Records from a data collection:

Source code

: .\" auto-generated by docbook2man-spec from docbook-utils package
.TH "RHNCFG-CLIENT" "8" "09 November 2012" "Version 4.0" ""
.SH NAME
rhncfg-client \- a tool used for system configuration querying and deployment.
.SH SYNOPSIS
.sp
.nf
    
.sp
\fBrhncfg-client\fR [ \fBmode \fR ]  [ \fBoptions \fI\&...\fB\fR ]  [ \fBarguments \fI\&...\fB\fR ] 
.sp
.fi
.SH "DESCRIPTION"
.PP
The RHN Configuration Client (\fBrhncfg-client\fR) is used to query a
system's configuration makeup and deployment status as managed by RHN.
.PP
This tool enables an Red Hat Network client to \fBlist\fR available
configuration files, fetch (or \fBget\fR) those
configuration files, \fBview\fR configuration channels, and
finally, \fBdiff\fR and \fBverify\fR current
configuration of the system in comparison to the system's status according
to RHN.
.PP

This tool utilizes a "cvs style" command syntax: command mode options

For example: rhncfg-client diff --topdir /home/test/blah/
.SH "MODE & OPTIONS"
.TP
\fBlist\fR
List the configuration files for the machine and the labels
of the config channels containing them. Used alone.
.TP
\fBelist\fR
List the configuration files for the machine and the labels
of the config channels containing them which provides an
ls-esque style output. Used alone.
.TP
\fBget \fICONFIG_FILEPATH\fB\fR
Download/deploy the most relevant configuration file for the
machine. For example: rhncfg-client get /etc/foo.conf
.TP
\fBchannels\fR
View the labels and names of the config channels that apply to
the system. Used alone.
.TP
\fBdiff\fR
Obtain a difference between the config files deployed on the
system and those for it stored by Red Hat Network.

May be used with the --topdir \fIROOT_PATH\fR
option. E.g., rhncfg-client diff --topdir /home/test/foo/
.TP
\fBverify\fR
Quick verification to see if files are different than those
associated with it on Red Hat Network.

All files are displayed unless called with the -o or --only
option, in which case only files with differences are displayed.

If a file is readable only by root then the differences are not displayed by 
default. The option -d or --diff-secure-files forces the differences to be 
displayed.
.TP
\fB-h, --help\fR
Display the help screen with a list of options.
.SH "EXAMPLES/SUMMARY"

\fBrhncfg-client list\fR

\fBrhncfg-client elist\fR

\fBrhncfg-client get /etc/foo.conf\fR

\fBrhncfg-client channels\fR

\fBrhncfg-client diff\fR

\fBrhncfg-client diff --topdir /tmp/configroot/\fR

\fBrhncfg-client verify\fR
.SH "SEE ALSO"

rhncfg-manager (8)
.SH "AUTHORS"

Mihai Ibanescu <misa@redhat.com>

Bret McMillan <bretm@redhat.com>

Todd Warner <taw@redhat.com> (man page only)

**What you have to do**: Repeat all the entries above without altering anything.

**Your solution**:
Source code

: .\" auto-generated by docbook2man-spec from docbook-utils package
.TH "RHNCFG-CLIENT" "8" "09 November 2012" "Version 4.0" ""
.SH NAME
rhncfg-client \- a tool used for system configuration querying and deployment.
.SH SYNOPSIS
.sp
.nf
    
.sp
\fBrhncfg-client\fR [ \fBmode \fR ]  [ \fBoptions \fI\&...\fB\fR ]  [ \fBarguments \fI\&...\fB\fR ] 
.sp
.fi
.SH "DESCRIPTION"
.PP
The RHN Configuration Client (\fBrhncfg-client\fR) is used to query a
system's configuration makeup and deployment status as managed by RHN.
.PP
This tool enables an Red Hat Network client to \fBlist\fR available
configuration files, fetch (or \fBget\fR) those
configuration files, \fBview\fR configuration channels, and
finally, \fBdiff\fR and \fBverify\fR current
configuration of the system in comparison to the system's status according
to RHN.
.PP

This tool utilizes a "cvs style" command syntax: command mode options

For example: rhncfg-client diff --topdir /home/test/blah/
.SH "MODE & OPTIONS"
.TP
\fBlist\fR
List the configuration files for the machine and the labels
of the config channels containing them. Used alone.
.TP
\fBelist\fR
List the configuration files for the machine and the labels
of the config channels containing them which provides an
ls-esque style output. Used alone.
.TP
\fBget \fICONFIG_FILEPATH\fB\fR
Download/deploy the most relevant configuration file for the
machine. For example: rhncfg-client get /etc/foo.conf
.TP
\fBchannels\fR
View the labels and names of the config channels that apply to
the system. Used alone.
.TP
\fBdiff\fR
Obtain a difference between the config files deployed on the
system and those for it stored by Red Hat Network.

May be used with the --topdir \fIROOT_PATH\fR
option. E.g., rhncfg-client diff --topdir /home/test/foo/
.TP
\fBverify\fR
Quick verification to see if files are different than those
associated with it on Red Hat Network.

All files are displayed unless called with the -o or --only
option, in which case only files with differences are displayed.

If a file is readable only by root then the differences are not displayed by 
default. The option -d or --diff-secure-files forces the differences to be 
displayed.
.TP
\fB-h, --help\fR
Display the help screen with a list of options.
.SH "EXAMPLES/SUMMARY"

\fBrhncfg-client list\fR

\fBrhncfg-client elist\fR

\fBrhncfg-client get /etc/foo.conf\fR

\fBrhncfg-client channels\fR

\fBrhncfg-client diff\fR

\fBrhncfg-client diff --topdir /tmp/configroot/\fR

\fBrhncfg-client verify\fR
.SH "SEE ALSO"

rhncfg-manager (8)
.SH "AUTHORS"

Mihai Ibanescu <misa@redhat.com>

Bret McMillan <bretm@redhat.com>

Todd Warner <taw@redhat.com> (man page only)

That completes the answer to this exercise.